Koyaga est accompagné de son âme damnée, Maclédio, un être qui a trouvé son « homme de destin » en la personne du chasseur des montagnes. « Maclédio est devenu votre pou à vous, Koyaga, perpétuellement collé à vous. Il reste votre caleçon oeuvrant où vous êtes pour cacher vos parties honteuses. Cacher votre honte et votre déshonneur. Il ne vous a jamais plus quitté. Vous ne vous déplacerez jamais plus sans lui. » (p. 123) Tout bon tyran a son homme dévoué. Maclédio est plus qu'une ombre, c'est un prolongement organique du dictateur, une expression incarnée de la soumission au démon.
Koyaga sait tout, maîtrise tout. Mais que faire quand tout n'est pas assez ? « La création de son parti unique et sa nomination comme président-fondateur et président à vie n'apportent qu'un éphémère moment de joie à Koyaga. » (p. 292) C'est Maclédio qui trouve la solution et qui crée « des groupes de choc qui partout et toute la journée griotteront, louangeront Koyaga. » (p. 292) En effet, que vaut un souverain qu'on ne vénère pas ? Que vaut une idole à laquelle on ne sacrifie pas ?
Alors que Koyaga fête le trentième anniversaire de son arrivée au pouvoir, le pays est endetté et traverse une crise que renforcent l'insécurité et les soulèvements orchestrés par les « déscolarisés ». le règne de Koyaga peut-il s'achever dans le sang et le meurtre ? D'aucuns lui font miroiter le contraire. « Vous briguerez un nouveau mandat avec la certitude de triompher, d'être réélu. Car vous le savez, vous êtes sûr que si d'aventure les hommes refusent de voter pour vous, les animaux sortiront de la brousse, se muniront de bulletins et vous plébisciteront. » (p. 381)
##############################
▶ Consigne: Recopiez à l'identique, s'il vous plaît, le passage de l'extrait sur Koyaga qui commence aux mots « Koyaga est accompagné » et s'arrête après « soumission au démon. ». Appuyez-vous uniquement sur l'extrait.
##############################
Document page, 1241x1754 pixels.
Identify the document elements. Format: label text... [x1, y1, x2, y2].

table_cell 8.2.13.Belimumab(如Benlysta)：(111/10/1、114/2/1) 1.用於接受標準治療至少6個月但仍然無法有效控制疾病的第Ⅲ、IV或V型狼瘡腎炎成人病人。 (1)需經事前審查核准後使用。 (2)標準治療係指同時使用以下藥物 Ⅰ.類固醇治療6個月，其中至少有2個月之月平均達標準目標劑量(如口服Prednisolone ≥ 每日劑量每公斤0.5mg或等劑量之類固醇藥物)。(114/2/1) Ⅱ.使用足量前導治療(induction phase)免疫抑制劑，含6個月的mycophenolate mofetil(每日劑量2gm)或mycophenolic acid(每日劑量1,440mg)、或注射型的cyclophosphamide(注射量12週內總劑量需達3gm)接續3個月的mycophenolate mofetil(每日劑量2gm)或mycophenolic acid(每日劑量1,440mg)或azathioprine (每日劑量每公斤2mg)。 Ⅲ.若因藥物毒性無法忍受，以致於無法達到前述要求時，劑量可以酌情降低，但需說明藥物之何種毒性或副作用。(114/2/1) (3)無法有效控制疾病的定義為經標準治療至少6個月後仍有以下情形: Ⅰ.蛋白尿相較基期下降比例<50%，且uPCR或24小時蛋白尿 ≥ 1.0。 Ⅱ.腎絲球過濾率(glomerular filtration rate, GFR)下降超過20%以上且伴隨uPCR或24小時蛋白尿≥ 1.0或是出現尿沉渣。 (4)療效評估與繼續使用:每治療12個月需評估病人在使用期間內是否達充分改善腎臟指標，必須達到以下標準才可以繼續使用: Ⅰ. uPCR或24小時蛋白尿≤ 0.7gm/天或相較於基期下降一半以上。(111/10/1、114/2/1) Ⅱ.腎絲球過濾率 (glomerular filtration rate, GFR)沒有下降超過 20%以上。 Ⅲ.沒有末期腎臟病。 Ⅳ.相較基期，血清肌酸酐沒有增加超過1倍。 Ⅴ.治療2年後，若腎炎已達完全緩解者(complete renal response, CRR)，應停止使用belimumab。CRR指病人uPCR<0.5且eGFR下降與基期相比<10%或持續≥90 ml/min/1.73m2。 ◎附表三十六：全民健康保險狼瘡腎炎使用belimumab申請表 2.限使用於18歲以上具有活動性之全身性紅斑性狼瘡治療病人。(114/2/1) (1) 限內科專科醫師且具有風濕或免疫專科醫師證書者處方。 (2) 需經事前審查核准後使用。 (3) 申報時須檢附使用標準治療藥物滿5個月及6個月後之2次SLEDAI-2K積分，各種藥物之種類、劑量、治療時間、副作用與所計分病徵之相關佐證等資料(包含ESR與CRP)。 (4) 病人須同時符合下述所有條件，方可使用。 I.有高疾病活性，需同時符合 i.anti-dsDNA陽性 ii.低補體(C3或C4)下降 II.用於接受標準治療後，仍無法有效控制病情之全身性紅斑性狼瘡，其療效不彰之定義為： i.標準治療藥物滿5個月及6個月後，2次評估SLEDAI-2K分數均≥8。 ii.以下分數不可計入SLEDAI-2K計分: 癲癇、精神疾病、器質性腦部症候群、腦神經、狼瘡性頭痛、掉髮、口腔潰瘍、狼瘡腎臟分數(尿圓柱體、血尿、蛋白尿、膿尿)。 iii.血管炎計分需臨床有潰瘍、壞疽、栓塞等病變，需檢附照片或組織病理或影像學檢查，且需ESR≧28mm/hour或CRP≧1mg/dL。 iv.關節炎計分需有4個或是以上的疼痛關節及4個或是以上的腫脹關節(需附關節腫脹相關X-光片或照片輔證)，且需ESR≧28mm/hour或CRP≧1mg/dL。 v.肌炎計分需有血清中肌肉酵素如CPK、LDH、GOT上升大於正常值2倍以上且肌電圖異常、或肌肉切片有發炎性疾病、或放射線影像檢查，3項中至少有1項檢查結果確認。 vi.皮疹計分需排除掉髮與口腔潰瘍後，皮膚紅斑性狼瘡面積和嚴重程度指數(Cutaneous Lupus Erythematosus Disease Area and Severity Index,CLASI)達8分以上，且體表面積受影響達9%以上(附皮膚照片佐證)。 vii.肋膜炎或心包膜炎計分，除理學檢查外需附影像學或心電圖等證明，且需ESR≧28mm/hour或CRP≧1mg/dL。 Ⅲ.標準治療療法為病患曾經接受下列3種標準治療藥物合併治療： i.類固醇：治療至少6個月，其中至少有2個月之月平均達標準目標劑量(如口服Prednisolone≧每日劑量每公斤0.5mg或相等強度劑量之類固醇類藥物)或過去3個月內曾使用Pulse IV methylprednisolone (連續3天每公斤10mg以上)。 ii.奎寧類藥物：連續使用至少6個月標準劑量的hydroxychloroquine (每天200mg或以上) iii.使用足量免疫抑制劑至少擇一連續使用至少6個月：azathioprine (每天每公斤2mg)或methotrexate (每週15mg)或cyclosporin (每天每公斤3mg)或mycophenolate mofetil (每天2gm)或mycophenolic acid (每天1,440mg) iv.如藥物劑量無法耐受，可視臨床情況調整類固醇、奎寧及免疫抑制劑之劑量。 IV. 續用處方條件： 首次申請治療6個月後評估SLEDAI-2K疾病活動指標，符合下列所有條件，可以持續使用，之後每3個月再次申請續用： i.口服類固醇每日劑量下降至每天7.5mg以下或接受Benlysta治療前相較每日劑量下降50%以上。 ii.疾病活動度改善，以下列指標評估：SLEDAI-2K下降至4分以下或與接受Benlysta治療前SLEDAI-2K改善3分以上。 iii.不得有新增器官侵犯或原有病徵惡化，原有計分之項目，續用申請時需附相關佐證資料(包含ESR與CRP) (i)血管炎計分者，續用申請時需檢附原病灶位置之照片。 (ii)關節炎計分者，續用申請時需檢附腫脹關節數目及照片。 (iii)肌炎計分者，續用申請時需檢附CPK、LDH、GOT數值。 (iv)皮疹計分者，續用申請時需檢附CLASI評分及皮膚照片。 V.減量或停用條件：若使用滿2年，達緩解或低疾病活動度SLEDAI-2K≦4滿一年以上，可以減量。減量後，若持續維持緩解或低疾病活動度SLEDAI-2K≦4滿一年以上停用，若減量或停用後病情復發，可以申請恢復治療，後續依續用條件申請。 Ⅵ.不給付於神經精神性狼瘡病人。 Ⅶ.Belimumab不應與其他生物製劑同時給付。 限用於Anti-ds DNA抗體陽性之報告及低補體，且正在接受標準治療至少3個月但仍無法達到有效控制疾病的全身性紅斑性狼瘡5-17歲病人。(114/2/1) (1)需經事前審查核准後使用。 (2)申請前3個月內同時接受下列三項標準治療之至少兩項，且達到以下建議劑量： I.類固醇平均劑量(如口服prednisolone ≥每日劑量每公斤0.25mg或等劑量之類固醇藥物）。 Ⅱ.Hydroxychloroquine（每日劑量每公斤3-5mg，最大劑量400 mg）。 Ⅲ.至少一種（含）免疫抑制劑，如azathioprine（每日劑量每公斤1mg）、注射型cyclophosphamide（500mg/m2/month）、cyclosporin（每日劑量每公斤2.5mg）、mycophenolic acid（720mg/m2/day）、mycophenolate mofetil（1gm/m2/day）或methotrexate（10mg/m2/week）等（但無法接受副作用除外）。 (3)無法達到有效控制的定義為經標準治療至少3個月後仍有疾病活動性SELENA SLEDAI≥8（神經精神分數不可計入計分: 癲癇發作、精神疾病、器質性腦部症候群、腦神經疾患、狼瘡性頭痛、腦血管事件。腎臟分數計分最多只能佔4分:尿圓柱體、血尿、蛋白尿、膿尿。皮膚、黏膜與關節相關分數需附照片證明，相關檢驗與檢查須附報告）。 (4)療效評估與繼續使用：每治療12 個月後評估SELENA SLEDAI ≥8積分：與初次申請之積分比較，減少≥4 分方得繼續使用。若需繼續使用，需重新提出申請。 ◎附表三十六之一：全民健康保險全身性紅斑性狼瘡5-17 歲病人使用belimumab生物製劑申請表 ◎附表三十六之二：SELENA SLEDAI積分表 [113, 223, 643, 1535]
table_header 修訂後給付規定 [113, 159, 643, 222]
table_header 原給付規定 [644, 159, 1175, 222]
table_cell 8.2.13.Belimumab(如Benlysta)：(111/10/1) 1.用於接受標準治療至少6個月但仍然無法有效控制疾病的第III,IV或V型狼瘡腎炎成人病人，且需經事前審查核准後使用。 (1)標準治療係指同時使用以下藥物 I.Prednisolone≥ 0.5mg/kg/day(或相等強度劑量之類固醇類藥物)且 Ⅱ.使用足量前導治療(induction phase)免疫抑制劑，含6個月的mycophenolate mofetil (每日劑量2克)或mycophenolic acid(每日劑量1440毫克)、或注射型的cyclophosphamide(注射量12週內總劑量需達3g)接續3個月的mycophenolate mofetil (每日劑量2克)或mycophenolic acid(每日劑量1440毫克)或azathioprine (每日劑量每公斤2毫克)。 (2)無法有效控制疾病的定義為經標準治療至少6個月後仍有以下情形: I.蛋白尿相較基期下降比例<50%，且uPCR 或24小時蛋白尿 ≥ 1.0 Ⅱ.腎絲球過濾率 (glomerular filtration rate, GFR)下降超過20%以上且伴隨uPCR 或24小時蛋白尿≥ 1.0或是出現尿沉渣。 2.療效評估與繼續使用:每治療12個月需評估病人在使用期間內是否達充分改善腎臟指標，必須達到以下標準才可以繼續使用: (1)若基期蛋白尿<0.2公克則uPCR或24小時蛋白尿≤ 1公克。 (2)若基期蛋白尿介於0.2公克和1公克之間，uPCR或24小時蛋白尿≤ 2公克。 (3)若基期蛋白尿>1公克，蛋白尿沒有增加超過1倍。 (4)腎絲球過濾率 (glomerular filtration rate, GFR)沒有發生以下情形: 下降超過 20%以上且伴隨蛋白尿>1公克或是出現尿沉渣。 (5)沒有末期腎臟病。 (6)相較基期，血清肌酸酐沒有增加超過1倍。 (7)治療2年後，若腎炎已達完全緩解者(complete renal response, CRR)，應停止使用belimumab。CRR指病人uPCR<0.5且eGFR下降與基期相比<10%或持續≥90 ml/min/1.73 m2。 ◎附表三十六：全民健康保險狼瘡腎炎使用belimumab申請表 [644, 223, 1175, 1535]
##############################
▶ Réponse:
Koyaga est accompagné de son âme damnée, Maclédio, un être qui a trouvé son « homme de destin » en la personne du chasseur des montagnes. « Maclédio est devenu votre pou à vous, Koyaga, perpétuellement collé à vous. Il reste votre caleçon oeuvrant où vous êtes pour cacher vos parties honteuses. Cacher votre honte et votre déshonneur. Il ne vous a jamais plus quitté. Vous ne vous déplacerez jamais plus sans lui. » (p. 123) Tout bon tyran a son homme dévoué. Maclédio est plus qu'une ombre, c'est un prolongement organique du dictateur, une expression incarnée de la soumission au démon.